(Element location lines)
◇ ◇ ◇ ◇ ◇ ◇ ◇

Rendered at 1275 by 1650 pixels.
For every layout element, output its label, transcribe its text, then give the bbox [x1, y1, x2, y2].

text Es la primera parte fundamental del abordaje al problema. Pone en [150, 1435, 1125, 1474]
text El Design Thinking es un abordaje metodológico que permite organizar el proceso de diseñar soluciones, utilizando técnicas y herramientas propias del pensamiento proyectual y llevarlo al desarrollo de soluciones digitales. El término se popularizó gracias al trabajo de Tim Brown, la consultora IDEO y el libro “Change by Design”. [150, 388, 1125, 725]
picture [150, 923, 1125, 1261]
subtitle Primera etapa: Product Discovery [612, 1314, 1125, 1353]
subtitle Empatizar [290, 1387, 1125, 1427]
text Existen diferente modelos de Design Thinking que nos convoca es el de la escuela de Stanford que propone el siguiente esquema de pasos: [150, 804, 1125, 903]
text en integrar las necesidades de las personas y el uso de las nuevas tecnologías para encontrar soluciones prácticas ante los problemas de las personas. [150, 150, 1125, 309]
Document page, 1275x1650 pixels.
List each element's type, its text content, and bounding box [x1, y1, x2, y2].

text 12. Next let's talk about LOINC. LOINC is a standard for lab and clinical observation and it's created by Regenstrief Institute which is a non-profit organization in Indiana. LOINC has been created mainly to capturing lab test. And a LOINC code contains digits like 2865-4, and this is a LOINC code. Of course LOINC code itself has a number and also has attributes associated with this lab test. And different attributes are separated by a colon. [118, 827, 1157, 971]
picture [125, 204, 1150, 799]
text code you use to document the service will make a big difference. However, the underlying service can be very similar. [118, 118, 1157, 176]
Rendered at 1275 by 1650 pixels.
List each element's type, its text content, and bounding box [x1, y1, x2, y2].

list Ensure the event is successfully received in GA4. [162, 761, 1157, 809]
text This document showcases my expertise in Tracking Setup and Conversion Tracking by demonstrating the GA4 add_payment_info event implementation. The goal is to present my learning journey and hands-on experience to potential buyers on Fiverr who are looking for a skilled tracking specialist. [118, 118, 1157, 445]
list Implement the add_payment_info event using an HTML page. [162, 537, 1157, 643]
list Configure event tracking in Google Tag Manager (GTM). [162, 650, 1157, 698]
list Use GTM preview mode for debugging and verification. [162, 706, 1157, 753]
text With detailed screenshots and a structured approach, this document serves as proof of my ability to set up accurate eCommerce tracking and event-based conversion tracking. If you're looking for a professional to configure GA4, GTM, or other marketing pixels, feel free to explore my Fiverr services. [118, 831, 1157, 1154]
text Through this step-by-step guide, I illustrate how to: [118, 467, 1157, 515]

◇ ◇ ◇ ◇ ◇ ◇ ◇

▶ _Given task_:
Starting from the first line, copy out the lines word for word, ending with the line that contains "text en integrar".

▶ _Output for this exercise_:
Rendered at 1275 by 1650 pixels.
For every layout element, output its label, transcribe its text, then give the bbox [x1, y1, x2, y2].

text Es la primera parte fundamental del abordaje al problema. Pone en [150, 1435, 1125, 1474]
text El Design Thinking es un abordaje metodológico que permite organizar el proceso de diseñar soluciones, utilizando técnicas y herramientas propias del pensamiento proyectual y llevarlo al desarrollo de soluciones digitales. El término se popularizó gracias al trabajo de Tim Brown, la consultora IDEO y el libro “Change by Design”. [150, 388, 1125, 725]
picture [150, 923, 1125, 1261]
subtitle Primera etapa: Product Discovery [612, 1314, 1125, 1353]
subtitle Empatizar [290, 1387, 1125, 1427]
text Existen diferente modelos de Design Thinking que nos convoca es el de la escuela de Stanford que propone el siguiente esquema de pasos: [150, 804, 1125, 903]
text en integrar las necesidades de las personas y el uso de las nuevas tecnologías para encontrar soluciones prácticas ante los problemas de las personas. [150, 150, 1125, 309]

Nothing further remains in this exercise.